(Before-and-after page screenshots)
——

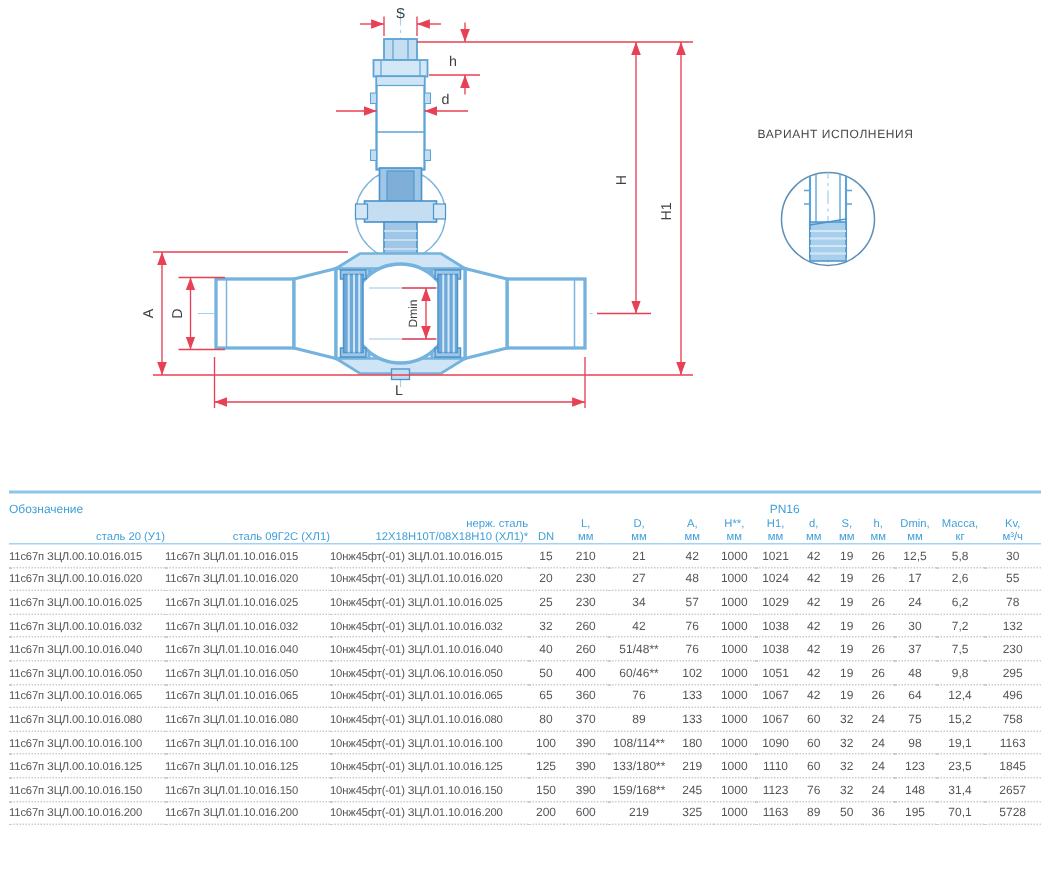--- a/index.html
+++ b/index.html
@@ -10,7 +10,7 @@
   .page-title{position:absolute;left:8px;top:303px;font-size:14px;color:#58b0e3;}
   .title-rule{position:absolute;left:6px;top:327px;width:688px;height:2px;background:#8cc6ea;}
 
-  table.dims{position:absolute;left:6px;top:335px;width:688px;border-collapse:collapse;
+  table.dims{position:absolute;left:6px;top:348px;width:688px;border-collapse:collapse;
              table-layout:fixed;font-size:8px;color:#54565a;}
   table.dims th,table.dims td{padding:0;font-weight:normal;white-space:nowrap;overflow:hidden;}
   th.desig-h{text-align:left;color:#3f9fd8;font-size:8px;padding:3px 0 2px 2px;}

——

■ ASSIGNMENT:
Return every line of the data above in which "absolute" appears.

■ REPLY TO THE EXERCISE:
   .page-title{position:absolute;left:8px;top:303px;font-size:14px;color:#58b0e3;}
   .title-rule{position:absolute;left:6px;top:327px;width:688px;height:2px;background:#8cc6ea;}
-  table.dims{position:absolute;left:6px;top:335px;width:688px;border-collapse:collapse;
+  table.dims{position:absolute;left:6px;top:348px;width:688px;border-collapse:collapse;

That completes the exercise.